Cut & Color

September 1998

Managing:Gemstone Jewelry

Cut & Color

Promoting uniquely designed colored gemstone jewelry is a slam dunk for jewelers who follow a few simple guidelines

Trade magazines are filled with dazzling photos of well-cut colored gemstones. The trade shows you attend provide tantalizing choices when it's time to buy. What's more, jewelry designers in-store and in the field are outdoing themselves with inspired designs in color.

Without question, it's a great time for jewelers to be in the business of buying colored gemstones, especially when you can create or commission unique settings for them.

Nevertheless, there's still that last 12 inches of counter to contend with when it's time to sell these beautiful wares. You need to manage your gemstone collection to maximize your profits. At the AGS Conclave this year, four jewelers who are masters at this trade shared their tips with attendees in a session titled "Custom Design With Colored Gems." Here are their pearls of wisdom.

Make it a Niche
Because turnover and margin are so good on unusual colored gems, expert color sellers suggest jewelers make it a real niche. This means stocking a great variety of gems and making custom design an integral part of your selling strategy. If you don't have on-staff jewelers who can do the kind of high-end custom design you're looking for, go outside. "There are plenty of people you can hire or designers to whom you can send the gems for design," says Bob Lynn of Lynn's Jewelers, Ventura, CA. "Customers don't mind you sending it out, as long as you tell them positively you have a designer who's just right for this gem."

Keep it Unusual and Affordable
Unusual gemstones afford great opportunities to sell pieces with great price tags. Jack Siebert of Jack Siebert Goldsmith Jewelers, Columbus, OH, has had great success recently with onyx, opal and other black and white gemstones. He's also seen a growing interest in different colored sapphires and colored diamonds. The wholesale cost of some unusual gems can be lower than consumers imagine, allowing good markups.

Make Display a Priority
Joe de Bella of de Bella Fine Gems & Jewelry, Santa Fe, NM, displays 200-300 gems daily. He changes his displays about once a month. He also features a focus on one gemstone (tourmaline, for example) and displays the heck out of it so customers learn a great deal. "Why display so much color?" asks de Bella. "Because I'm lazy and I want it to sell itself. I'm also snobbish about color and I only display pieces that talk to me. I don't care if it's amethyst, citrine, sapphire or even diamonds, it all has to be well-made."

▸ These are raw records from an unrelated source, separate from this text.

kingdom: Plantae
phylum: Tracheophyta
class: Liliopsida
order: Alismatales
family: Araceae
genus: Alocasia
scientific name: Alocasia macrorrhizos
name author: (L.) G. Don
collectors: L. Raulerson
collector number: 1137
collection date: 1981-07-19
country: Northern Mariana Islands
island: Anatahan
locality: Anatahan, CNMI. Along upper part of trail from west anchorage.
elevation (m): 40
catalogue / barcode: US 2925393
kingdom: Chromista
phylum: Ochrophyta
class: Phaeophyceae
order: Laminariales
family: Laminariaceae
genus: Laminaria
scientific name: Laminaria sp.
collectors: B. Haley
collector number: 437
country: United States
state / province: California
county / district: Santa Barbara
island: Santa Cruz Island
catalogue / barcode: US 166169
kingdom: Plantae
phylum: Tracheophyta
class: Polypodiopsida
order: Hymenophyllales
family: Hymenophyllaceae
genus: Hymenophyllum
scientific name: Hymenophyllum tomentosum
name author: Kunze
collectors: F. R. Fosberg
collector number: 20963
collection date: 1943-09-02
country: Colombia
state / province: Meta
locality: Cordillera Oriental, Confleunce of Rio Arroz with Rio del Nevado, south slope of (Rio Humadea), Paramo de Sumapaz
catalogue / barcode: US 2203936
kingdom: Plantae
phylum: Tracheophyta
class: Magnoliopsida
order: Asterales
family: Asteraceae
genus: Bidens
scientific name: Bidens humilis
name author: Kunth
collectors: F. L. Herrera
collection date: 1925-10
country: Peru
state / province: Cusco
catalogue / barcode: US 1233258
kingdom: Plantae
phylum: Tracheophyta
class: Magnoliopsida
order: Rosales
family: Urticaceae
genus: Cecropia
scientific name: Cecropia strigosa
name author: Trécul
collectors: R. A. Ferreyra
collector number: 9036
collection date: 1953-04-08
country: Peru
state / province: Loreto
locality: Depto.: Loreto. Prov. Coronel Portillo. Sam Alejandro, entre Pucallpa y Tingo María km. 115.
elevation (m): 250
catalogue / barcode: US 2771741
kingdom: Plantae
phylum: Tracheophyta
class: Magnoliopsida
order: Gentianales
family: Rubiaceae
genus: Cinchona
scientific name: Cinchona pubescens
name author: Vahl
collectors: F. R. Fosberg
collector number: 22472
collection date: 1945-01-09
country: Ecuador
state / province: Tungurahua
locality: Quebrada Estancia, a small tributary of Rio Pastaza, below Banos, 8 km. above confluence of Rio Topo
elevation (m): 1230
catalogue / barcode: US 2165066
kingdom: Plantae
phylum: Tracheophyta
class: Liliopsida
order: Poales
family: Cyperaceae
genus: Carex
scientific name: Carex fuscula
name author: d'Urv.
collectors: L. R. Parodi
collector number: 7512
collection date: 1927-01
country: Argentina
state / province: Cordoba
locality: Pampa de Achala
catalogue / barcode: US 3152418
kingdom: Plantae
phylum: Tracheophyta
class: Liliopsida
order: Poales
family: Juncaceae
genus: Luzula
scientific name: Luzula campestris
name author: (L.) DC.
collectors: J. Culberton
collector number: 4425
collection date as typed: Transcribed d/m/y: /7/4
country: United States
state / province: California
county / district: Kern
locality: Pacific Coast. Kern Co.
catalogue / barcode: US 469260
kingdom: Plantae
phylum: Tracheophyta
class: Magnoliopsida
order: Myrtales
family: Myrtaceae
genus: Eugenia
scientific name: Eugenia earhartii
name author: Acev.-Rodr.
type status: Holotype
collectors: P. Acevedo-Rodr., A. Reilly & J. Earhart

De Bella has had great success with unusual display props, such as acrylic tubing or wooden rails usually used to display marbles. "The important thing is to let people touch the stones," he says. "They want to hold and fondle them." Exploring the "sex" appeal of great gems makes the route to ownership much shorter, he believes. Of course, written signs explaining country of origin and certificates of non-treatment (if such is the case) add to the appeal of displays, de Bella says.

Price Profitably
Making a profit from unusual colored gems and the custom designs they often require means assigning appropriate pricing. Many jewelers who do on-site custom design underestimate their costs and short-change profits as a result. Because many pieces are original, copyrightable designs, this should be accounted for in your prices and on any appraisals of the items.

Use Buzz Words in Promotion
Mark Moeller of R.F. Moeller Jeweler, St. Paul, MN, moderated the panel and shared his approach to promoting unusual color and custom design. He hired a well-paid, highly qualified bench jeweler to do his colored gemstone custom work. "We promote our custom work using such buzzwords as one-of-a-kind and studio," he says. "I paid for the best and it's been well worth it."